Grafana e Evidence.dev entram como soluções mais focadas em monitoramento e análises em tempo real, mas às vezes não são o melhor para dashboards de análise de dados tradicionais. Por isso, o recorte precisa considerar manutenção, validação e caminho de volta. Esse contexto ajuda a separar ganho real de novidade difícil de sustentar. A decisão fica mais saudável quando o time consegue medir o impacto depois. Sem esse critério, a solução pode parecer simples no começo e cara no suporte.
A questão é: qual dessas ferramentas realmente entrega valor na rotina de produção, sem te fazer perder tempo ajustando problemas que poderiam ser evitados na fase de escolha? Esse contexto ajuda a separar ganho real de novidade difícil de sustentar. A decisão fica mais saudável quando o time consegue medir o impacto depois. Sem esse critério, a solução pode parecer simples no começo e cara no suporte. O valor aparece melhor quando operação, produto e engenharia olham para o mesmo risco. Por isso, o recorte precisa considerar manutenção, validação e caminho de volta. Esse contexto ajuda a separar ganho real de novidade difícil de sustentar.
No meu time, a decisão deve sempre considerar o custo de manutenção e o impacto na operação. Uma ferramenta que parece boa na teoria, às vezes vira um problema na prática. A decisão fica mais saudável quando o time consegue medir o impacto depois. Sem esse critério, a solução pode parecer simples no começo e cara no suporte. O valor aparece melhor quando operação, produto e engenharia olham para o mesmo risco. Por isso, o recorte precisa considerar manutenção, validação e caminho de volta. Esse contexto ajuda a separar ganho real de novidade difícil de sustentar. A decisão fica mais saudável quando o time consegue medir o impacto depois. Sem esse critério, a solução pode parecer simples no começo e cara no suporte.
E vocês, qual ferramenta tem dado menos dor de cabeça na hora de colocar em produção? Ou será que ainda não encontraram a solução ideal? Sem esse critério, a solução pode parecer simples no começo e cara no suporte. Por isso, o recorte precisa considerar manutenção, validação e caminho de volta. Por isso, o recorte precisa considerar manutenção, validação e caminho de volta. Esse contexto ajuda a separar ganho real de novidade difícil de sustentar. Por isso, o recorte precisa considerar manutenção, validação e caminho de volta. Por isso, o recorte precisa considerar manutenção, validação e caminho de volta. Por isso, o recorte precisa considerar manutenção, validação e caminho de volta.
Vamos trocar uma ideia, porque acho que a gente precisa discutir mais o impacto real dessas escolhas. O valor aparece melhor quando operação, produto e engenharia olham para o mesmo risco. Por isso, o recorte precisa considerar manutenção, validação e caminho de volta. Esse contexto ajuda a separar ganho real de novidade difícil de sustentar. Esse contexto ajuda a separar ganho real de novidade difícil de sustentar. Esse contexto ajuda a separar ganho real de novidade difícil de sustentar. Esse contexto ajuda a separar ganho real de novidade difícil de sustentar. A decisão fica mais saudável quando o time consegue medir o impacto depois. Esse contexto ajuda a separar ganho real de novidade difícil de sustentar.

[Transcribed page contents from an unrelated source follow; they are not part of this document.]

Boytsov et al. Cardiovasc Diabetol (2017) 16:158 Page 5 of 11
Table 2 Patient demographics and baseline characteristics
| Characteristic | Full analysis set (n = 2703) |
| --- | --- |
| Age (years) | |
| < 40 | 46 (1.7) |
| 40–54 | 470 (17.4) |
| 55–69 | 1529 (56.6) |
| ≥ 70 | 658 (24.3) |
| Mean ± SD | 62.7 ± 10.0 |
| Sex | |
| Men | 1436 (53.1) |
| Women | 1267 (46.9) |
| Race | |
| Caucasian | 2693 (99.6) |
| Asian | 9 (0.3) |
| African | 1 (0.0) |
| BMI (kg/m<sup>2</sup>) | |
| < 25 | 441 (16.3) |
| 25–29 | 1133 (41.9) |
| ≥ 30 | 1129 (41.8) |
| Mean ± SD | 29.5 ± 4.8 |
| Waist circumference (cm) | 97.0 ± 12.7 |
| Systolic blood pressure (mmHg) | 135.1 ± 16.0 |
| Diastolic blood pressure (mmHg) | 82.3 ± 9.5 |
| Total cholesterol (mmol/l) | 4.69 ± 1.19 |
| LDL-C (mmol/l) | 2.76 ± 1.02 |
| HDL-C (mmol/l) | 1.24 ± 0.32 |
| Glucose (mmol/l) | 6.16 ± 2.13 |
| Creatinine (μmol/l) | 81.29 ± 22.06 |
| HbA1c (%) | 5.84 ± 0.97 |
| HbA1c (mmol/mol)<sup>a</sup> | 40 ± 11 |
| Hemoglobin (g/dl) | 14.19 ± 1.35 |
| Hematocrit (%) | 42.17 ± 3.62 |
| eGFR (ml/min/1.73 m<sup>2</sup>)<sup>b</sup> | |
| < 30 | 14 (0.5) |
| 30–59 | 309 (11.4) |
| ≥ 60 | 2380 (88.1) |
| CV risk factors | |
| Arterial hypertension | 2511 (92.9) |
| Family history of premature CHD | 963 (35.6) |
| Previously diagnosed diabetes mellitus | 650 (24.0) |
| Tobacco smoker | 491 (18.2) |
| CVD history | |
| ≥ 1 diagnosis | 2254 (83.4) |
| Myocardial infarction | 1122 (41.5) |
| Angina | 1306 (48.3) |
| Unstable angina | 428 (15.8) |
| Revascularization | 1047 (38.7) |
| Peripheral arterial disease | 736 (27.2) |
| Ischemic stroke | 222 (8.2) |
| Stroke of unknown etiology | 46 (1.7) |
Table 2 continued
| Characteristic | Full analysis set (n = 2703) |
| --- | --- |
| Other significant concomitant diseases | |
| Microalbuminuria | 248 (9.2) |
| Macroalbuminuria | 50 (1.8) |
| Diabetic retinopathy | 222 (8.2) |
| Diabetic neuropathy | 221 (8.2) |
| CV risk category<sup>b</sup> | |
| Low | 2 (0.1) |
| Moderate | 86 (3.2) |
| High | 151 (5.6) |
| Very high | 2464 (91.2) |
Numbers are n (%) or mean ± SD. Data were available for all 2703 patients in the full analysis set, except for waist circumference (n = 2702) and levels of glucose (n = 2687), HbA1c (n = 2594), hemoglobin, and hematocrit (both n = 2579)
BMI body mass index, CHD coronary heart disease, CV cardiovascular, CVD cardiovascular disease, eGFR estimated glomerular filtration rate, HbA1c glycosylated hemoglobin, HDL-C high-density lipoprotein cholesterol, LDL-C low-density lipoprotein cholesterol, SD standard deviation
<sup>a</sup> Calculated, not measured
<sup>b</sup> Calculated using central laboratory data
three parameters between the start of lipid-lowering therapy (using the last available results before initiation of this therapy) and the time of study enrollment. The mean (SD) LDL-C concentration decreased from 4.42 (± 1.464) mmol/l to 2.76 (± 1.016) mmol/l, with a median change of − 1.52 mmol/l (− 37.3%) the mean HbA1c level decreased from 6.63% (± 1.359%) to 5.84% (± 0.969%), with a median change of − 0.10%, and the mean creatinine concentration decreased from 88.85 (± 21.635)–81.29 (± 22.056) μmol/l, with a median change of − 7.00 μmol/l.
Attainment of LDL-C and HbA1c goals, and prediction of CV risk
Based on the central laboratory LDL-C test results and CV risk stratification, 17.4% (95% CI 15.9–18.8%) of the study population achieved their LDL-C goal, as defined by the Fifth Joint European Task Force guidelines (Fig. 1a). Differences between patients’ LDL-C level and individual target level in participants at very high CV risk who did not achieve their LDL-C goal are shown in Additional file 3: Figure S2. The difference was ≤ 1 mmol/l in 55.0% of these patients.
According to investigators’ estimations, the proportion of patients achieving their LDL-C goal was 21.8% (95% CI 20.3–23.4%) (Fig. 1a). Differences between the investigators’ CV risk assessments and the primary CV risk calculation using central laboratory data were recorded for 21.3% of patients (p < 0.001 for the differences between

Concordo, Gabriel. Pra produção, acho que a gente precisa pensar além da facilidade de criar o dashboard. Tem que pensar na escalabilidade e na segurança também.

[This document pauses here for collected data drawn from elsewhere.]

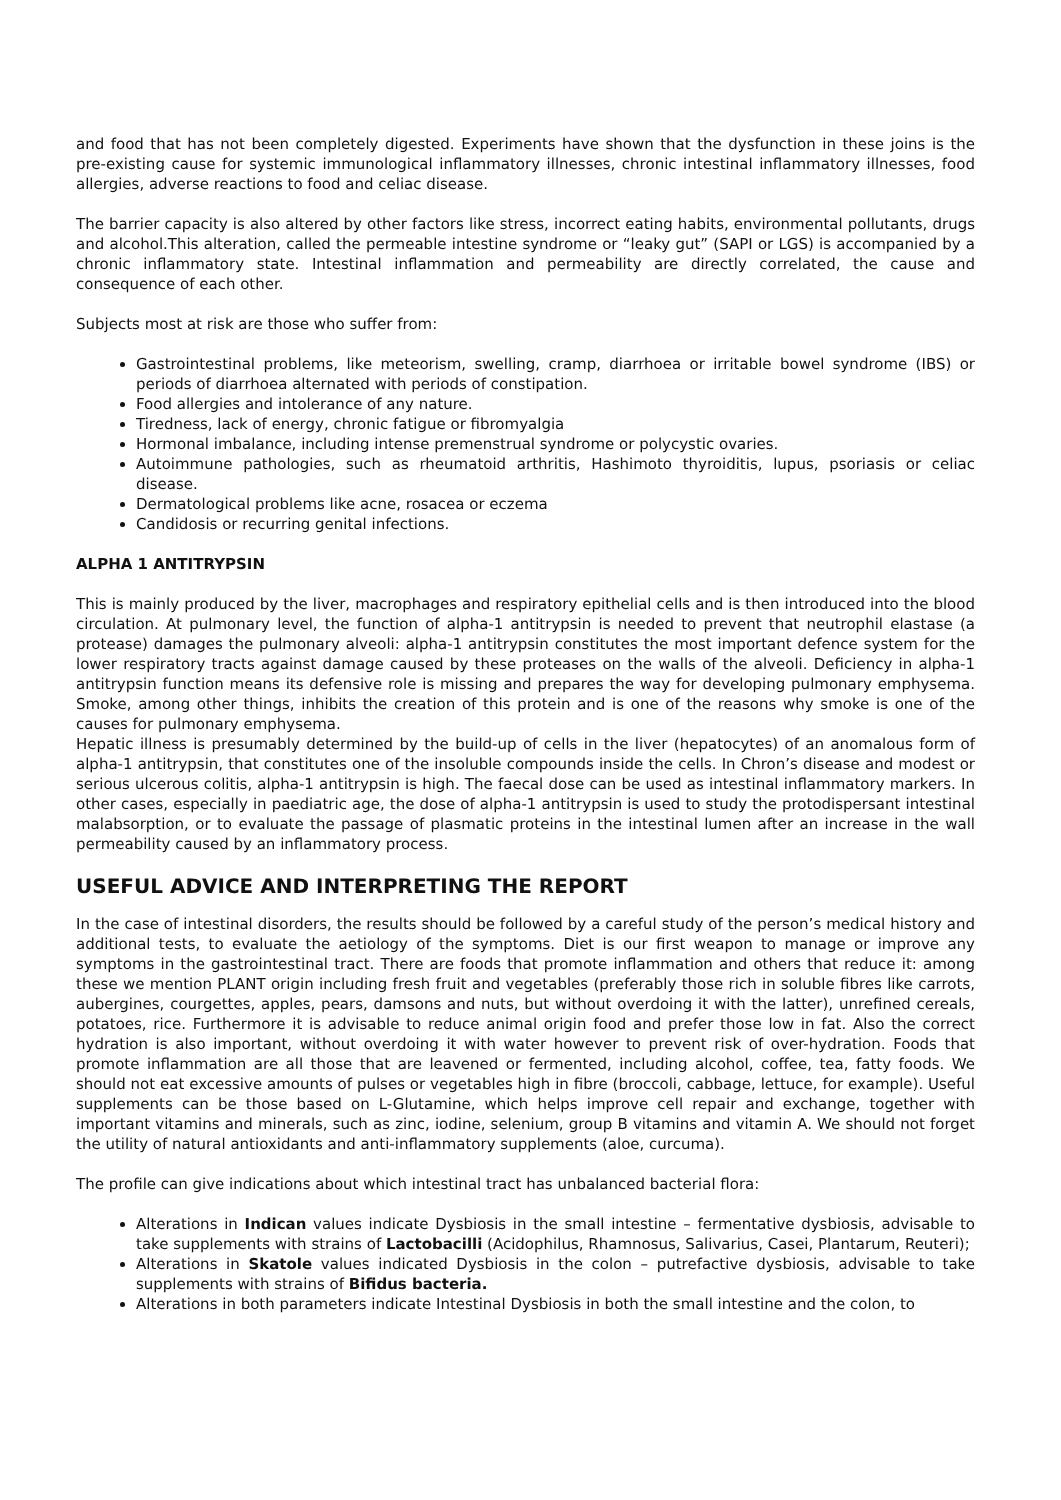and food that has not been completely digested. Experiments have shown that the dysfunction in these joins is the pre-existing cause for systemic immunological inflammatory illnesses, chronic intestinal inflammatory illnesses, food allergies, adverse reactions to food and celiac disease.
The barrier capacity is also altered by other factors like stress, incorrect eating habits, environmental pollutants, drugs and alcohol.This alteration, called the permeable intestine syndrome or “leaky gut” (SAPI or LGS) is accompanied by a chronic inflammatory state. Intestinal inflammation and permeability are directly correlated, the cause and consequence of each other.
Subjects most at risk are those who suffer from:
Gastrointestinal problems, like meteorism, swelling, cramp, diarrhoea or irritable bowel syndrome (IBS) or periods of diarrhoea alternated with periods of constipation.
Food allergies and intolerance of any nature.
Tiredness, lack of energy, chronic fatigue or fibromyalgia
Hormonal imbalance, including intense premenstrual syndrome or polycystic ovaries.
Autoimmune pathologies, such as rheumatoid arthritis, Hashimoto thyroiditis, lupus, psoriasis or celiac disease.
Dermatological problems like acne, rosacea or eczema
Candidosis or recurring genital infections.
ALPHA 1 ANTITRYPSIN
This is mainly produced by the liver, macrophages and respiratory epithelial cells and is then introduced into the blood circulation. At pulmonary level, the function of alpha-1 antitrypsin is needed to prevent that neutrophil elastase (a protease) damages the pulmonary alveoli: alpha-1 antitrypsin constitutes the most important defence system for the lower respiratory tracts against damage caused by these proteases on the walls of the alveoli. Deficiency in alpha-1 antitrypsin function means its defensive role is missing and prepares the way for developing pulmonary emphysema. Smoke, among other things, inhibits the creation of this protein and is one of the reasons why smoke is one of the causes for pulmonary emphysema.
Hepatic illness is presumably determined by the build-up of cells in the liver (hepatocytes) of an anomalous form of alpha-1 antitrypsin, that constitutes one of the insoluble compounds inside the cells. In Chron’s disease and modest or serious ulcerous colitis, alpha-1 antitrypsin is high. The faecal dose can be used as intestinal inflammatory markers. In other cases, especially in paediatric age, the dose of alpha-1 antitrypsin is used to study the protodispersant intestinal malabsorption, or to evaluate the passage of plasmatic proteins in the intestinal lumen after an increase in the wall permeability caused by an inflammatory process.
USEFUL ADVICE AND INTERPRETING THE REPORT
In the case of intestinal disorders, the results should be followed by a careful study of the person’s medical history and additional tests, to evaluate the aetiology of the symptoms. Diet is our first weapon to manage or improve any symptoms in the gastrointestinal tract. There are foods that promote inflammation and others that reduce it: among these we mention PLANT origin including fresh fruit and vegetables (preferably those rich in soluble fibres like carrots, aubergines, courgettes, apples, pears, damsons and nuts, but without overdoing it with the latter), unrefined cereals, potatoes, rice. Furthermore it is advisable to reduce animal origin food and prefer those low in fat. Also the correct hydration is also important, without overdoing it with water however to prevent risk of over-hydration. Foods that promote inflammation are all those that are leavened or fermented, including alcohol, coffee, tea, fatty foods. We should not eat excessive amounts of pulses or vegetables high in fibre (broccoli, cabbage, lettuce, for example). Useful supplements can be those based on L-Glutamine, which helps improve cell repair and exchange, together with important vitamins and minerals, such as zinc, iodine, selenium, group B vitamins and vitamin A. We should not forget the utility of natural antioxidants and anti-inflammatory supplements (aloe, curcuma).
The profile can give indications about which intestinal tract has unbalanced bacterial flora:
Alterations in Indican values indicate Dysbiosis in the small intestine – fermentative dysbiosis, advisable to take supplements with strains of Lactobacilli (Acidophilus, Rhamnosus, Salivarius, Casei, Plantarum, Reuteri);
Alterations in Skatole values indicated Dysbiosis in the colon – putrefactive dysbiosis, advisable to take supplements with strains of Bifidus bacteria.
Alterations in both parameters indicate Intestinal Dysbiosis in both the small intestine and the colon, to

Gosto da flexibilidade do Dash, mas concordo que a manutenção vira um desafio grande se não tiver uma equipe bem preparada. Já passei por isso.
A minha experiência é que o Grafana funciona bem pra monitoramento, mas pra análises mais complexas, não rola. Acho que a escolha depende mesmo do caso de uso.
No meu time, a gente tenta sempre balancear o que é fácil de manter com o que entrega a maior capacidade de customização. Às vezes, menos é mais.